EMOTION

Inspire and motivate people at an emotional level

The best way to gain someone’s loyalty and dedication is to reach them at an emotional level. The U.S. military is very good at doing this. Think of “The Few, The Proud, The Marines” or “Navy, It’s An Adventure” or “Be All You Can Be” or “Aim High.”

People yearn to be somebody, to be part of something noble, and to achieve something they can be proud of. The military offers all of that.

The people of the United States, hold their military to the highest standards of morals, ethics, conduct, and performance – much higher than they hold many other organizations. To be part of an organization that continually strives toward these high standards is very attractive. There are a lot of people who want to be a part of that vision. The chance to be part of that vision is a strong emotional inspiration and motivator.

When in uniform, emotions run high as you’re pushed to overcome shortcomings, celebrate your achievements, given new stretch goals, and given opportunities for further training and promotion. You may travel a lot and work really hard, but you’re really proud of yourself and being part of the vision. Not to mention, the security of a paycheck, housing, medical, and future employment are strong motivators to stay.
By all accounts, the military should be a very difficult sell especially during a time of war. Yet recruiting was at an all-time high over the past two decades.

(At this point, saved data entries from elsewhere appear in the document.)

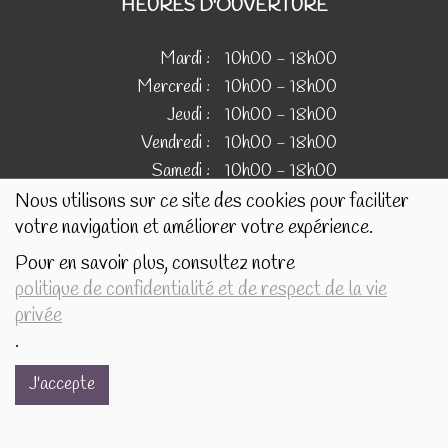
HEURES D'OUVERTURE
Mardi :
10h00 - 18h00
Mercredi :
10h00 - 18h00
Jeudi :
10h00 - 18h00
Vendredi :
10h00 - 18h00
Samedi :
10h00 - 18h00
Nous utilisons sur ce site des cookies pour faciliter
votre navigation et améliorer votre expérience.
IMAGES
Pour en savoir plus, consultez notre
politique de confidentialité et de respect de la vie
Les images présentées pour illustrer les produits en vente
privée
sur ce site ne sont pas contractuelles.
.
J'accepte
Réalisé avec
par
MonSiteAMoi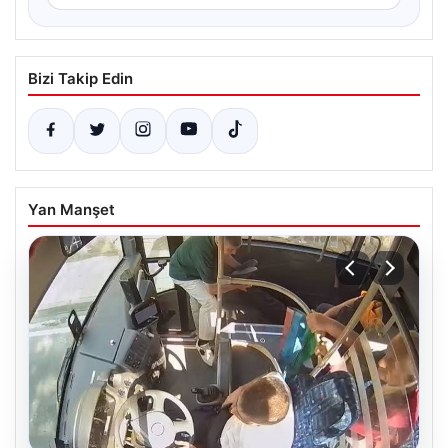
Bizi Takip Edin
Yan Manşet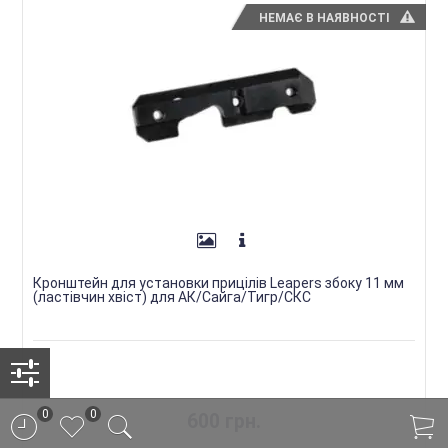
НЕМАЄ В НАЯВНОСТІ
Кронштейн для установки прицілів Leapers збоку 11 мм
(ластівчин хвіст) для АК/Сайга/Тигр/СКС
0
0
600 грн.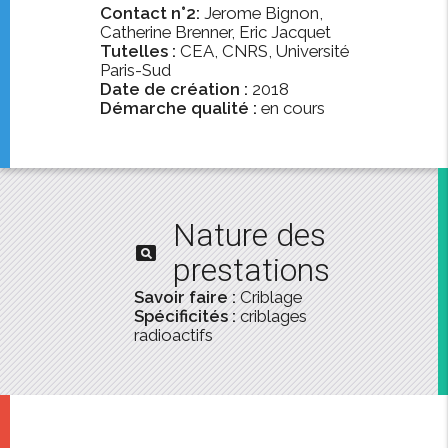
Contact n°2:
Jerome Bignon,
Catherine Brenner, Eric Jacquet
Tutelles :
CEA, CNRS, Université
Paris-Sud
Date de création :
2018
Démarche qualité :
en cours
Nature des
pageview
prestations
Savoir faire :
Criblage
Spécificités :
criblages
radioactifs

Who in the world would want to carry an 80lb pack over 20 miles, drive a truck over mine laden roads, or load bombs on a plane in 120 degree heat? I mean really? Who would want to do that? There are many very hard, boring, menial jobs in the military, yet recruiting and retention goals are nearly always met. They sure aren’t doing it for the money. They do it because of the emotional bond they have with their fellow service members and with the vision.

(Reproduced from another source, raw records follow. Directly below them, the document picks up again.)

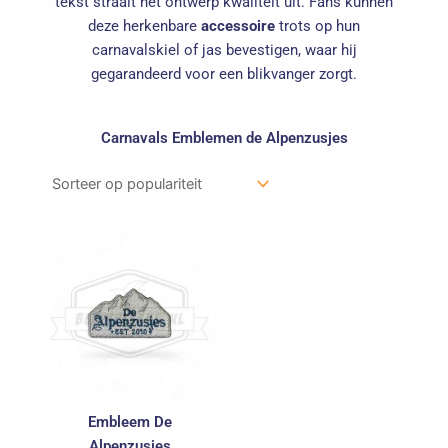
tekst straalt het ontwerp kwaliteit uit. Fans kunnen
deze herkenbare
accessoire
trots op hun
carnavalskiel of jas bevestigen, waar hij
gegarandeerd voor een blikvanger zorgt.
Carnavals Emblemen de Alpenzusjes
Embleem De
Alpenzusjes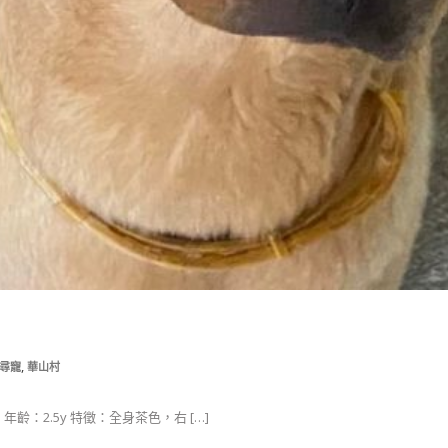
,
尋寵
華山村
 年齡：2.5y 特徵：全身茶色，右 […]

When you think of your business, what vision do you have that inspires, motivates and attracts people to you?

If you’re doing something you’re passionate about, then share the passion and let them be part of it – not just spectators of your passion. If you’re doing a great service to the world, then get that story out. Make it a part of your culture, and invite your people to immerse themselves in it.

If all you care about is meeting the next quarterly projections with no real passion or concern for what you’re actually doing or why you’re doing it, you can’t expect you’re people to care either. They might meet the quarterly projections, but they’ll burn out quickly or move on to something else if there’s no emotional fire to fuel their energy.